Reporter: Arif Wicaksono | Editor: Dikky Setiawan
JAKARTA. Pemerintah berjanji beroperasinya Badan Pelaksana Jaminan Sosial (BPJS) Kesehatan mulai 1 Januari 2014 tidak akan merugikan rumah sakit (RS), baik RS negeri maupun swasta. Pemerintah akan membayar penggantian klaim RS cepat, paling lama dua minggu.
Wakil Menteri Kesehatan, Ali Ghufron Mukti mengatakan, aturan tentang batas pembayaran penggantian klaim itu tertuang dalam Peraturan Presiden (Perpres) Nomor 12 Tahun 2013 tentang Jaminan Kesehatan. "Sesuai ketentuan batas akhir pembayaran klaim kepada pihak RS maksimal selama 14 hari," ujar Ali, Rabu (6/11).
Adanya aturan ini diharapkan bisa menjawab kekhawatiran pengelola RS atas pembayaran klaim. Berkaca dari pelaksanaan program pemerintah, pembayaran klaim acap kali molor dari target. Salah satu yang bisa dijadikan contoh adalah Kartu Jakarta Sehat (KJS) yang menuai kendala dalam hal pembayaran klaim.

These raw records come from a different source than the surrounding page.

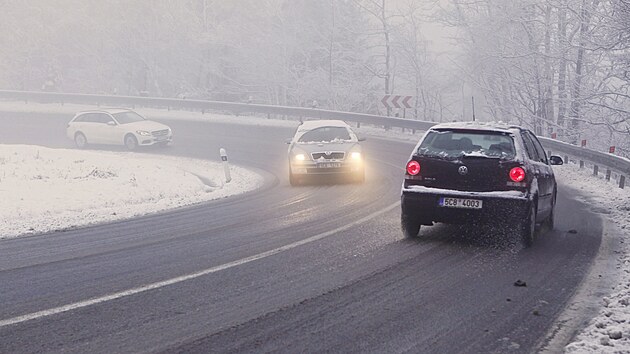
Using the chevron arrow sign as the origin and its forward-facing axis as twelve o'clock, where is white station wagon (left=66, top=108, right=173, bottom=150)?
The white station wagon is roughly at 2 o'clock from the chevron arrow sign.

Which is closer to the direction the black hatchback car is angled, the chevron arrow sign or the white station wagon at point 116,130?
the chevron arrow sign

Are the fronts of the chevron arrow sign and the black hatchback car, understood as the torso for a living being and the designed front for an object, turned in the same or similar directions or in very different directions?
very different directions

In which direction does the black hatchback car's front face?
away from the camera

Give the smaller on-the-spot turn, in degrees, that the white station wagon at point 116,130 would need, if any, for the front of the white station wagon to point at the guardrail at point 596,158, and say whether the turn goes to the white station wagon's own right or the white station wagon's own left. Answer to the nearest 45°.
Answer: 0° — it already faces it

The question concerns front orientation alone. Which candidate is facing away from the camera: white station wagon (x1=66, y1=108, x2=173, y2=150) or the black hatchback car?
the black hatchback car

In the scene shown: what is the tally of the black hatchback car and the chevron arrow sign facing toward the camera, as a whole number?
1

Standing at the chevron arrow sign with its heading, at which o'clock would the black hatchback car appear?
The black hatchback car is roughly at 12 o'clock from the chevron arrow sign.

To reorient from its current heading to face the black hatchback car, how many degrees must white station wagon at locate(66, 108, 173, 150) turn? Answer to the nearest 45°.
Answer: approximately 45° to its right

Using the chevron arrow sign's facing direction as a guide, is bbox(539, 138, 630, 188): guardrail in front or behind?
in front

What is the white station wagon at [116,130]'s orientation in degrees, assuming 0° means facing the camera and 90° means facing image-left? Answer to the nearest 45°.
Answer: approximately 315°

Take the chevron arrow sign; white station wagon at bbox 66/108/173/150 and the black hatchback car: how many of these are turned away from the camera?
1

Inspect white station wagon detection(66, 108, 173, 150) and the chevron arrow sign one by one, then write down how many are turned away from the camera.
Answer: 0

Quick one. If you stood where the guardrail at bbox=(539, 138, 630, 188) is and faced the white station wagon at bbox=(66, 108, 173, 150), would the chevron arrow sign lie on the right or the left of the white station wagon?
right

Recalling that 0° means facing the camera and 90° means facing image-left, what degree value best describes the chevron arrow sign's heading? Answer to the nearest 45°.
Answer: approximately 0°

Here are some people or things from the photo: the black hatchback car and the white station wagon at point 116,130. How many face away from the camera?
1

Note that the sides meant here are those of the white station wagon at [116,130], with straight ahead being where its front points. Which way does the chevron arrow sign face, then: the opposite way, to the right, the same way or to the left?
to the right

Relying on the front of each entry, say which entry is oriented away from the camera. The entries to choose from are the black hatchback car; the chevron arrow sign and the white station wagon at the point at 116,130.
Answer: the black hatchback car
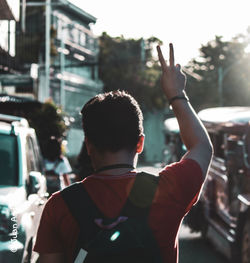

Awalnya, program unggulan Gubernur DKI Jakarta Joko Widodo ini menggunakan paket pelayanan esensial (PPE) sehingga pembayaran klaim ke RS memakan waktu dua hingga tiga bulan. Kini, sistemnya berubah menjadi INA-CBG (case-based group) dengan jangka waktu klaim selama 12 hari.
Hanya saja, sistem baru ini masih menyisakan persoalan, berupa besarnya selisih pembayaran dengan dana yang dikeluarkan RS mencapai 30%. Idealnya, selisih pembayaran maksimal 20%
Kelak saat era BPJS Kesehatan nanti, masyarakat peserta BPJS khususnya para Penerima Bantuan Iuran (PBI) bebas berobat ke RS dengan mekanisme klaim.
Adapun RS juga membutuhkan likuiditas yang lancar untuk operasional dan biaya perawatan, perlengkapan serta obat-obatan bagi pasien.
Namun, Ali meyakini, berbagai permasalahan itu tidak akan terjadi bila Perpres 12/2013 berlaku. Soalnya, revisi beleid itu juga mengatur pembentukan Dewan Pengawas yang bertugas mengawasi pelaksanaan termasuk pembayaran klaim RS. Ada juga aturan untuk pembentukan nomor hotline pengaduan masyarakat.
Pihak RS juga tidak perlu khawatir dengan banyaknya klaim dari peserta BPJS Kesehatan. Pemerintah menyiapkan dana pelaksanaan BPJS Kesehatan tahun 2014 sebesar Rp 42,7 triliun. Selain itu, juga terdapat dana cadangan sebesar Rp 2,7 triliun.
Menurut Ali, RS kini tak perlu mempersoalkan masalah pembayaran klaim. Saat ini, semua RS harus bersiap-siap menyambut BPJS Kesehatan, dengan cara membuat layanan rawat inap kelas III. Kewajiban ini berlaku bagi semua RS, dan tertuang di revisi Perpres 12/2013. Meski kelas III pelayanan kepada pasien tetap harus prima.
Pengusaha masih keberatan
Selain aturan klaim, pemerintah memastikan, revisi Perpres 12/2013 tentang Jaminan Kesehatan mencantumkan poin besaran iuran peserta pekerja bukan penerima upah dan peserta bukan pekerja. Besaran iuran antara lain untuk rawat inap per orang per bulan untuk kelas 3 sebesar Rp 25.500, kelas 2 sebesar Rp 42.500, dan kelas 1 Rp 59.500 dengan pembayaran iuran minimal tiga bulan di depan.
Sedang iuran untuk pekerja formal sebesar 5%. Pada awal pelaksanaan sampai 30 Juni 2015 pengusaha berkontribusi 4% dan pekerja 0,5%. Nantinya, setelah 30 juni 2015 pengusaha berkontribusi porsi iuran 4% dan pekerja 1%.
Ketua Bidang Pengupahan dan Jaminan Sosial Asosiasi Pengusaha Indonesia (Apindo), Hariyadi B Sukamdani, mengatakan, pengusaha masih keberatan dengan porsi iuran pengusaha sebesar 4%. "Dalam Lembaga Kerja Sama (LKS) tripartit sudah disepakati pengusaha 3%, tapi pemerintah pusat malah mengubah jadi 4%," kata Hariyadi.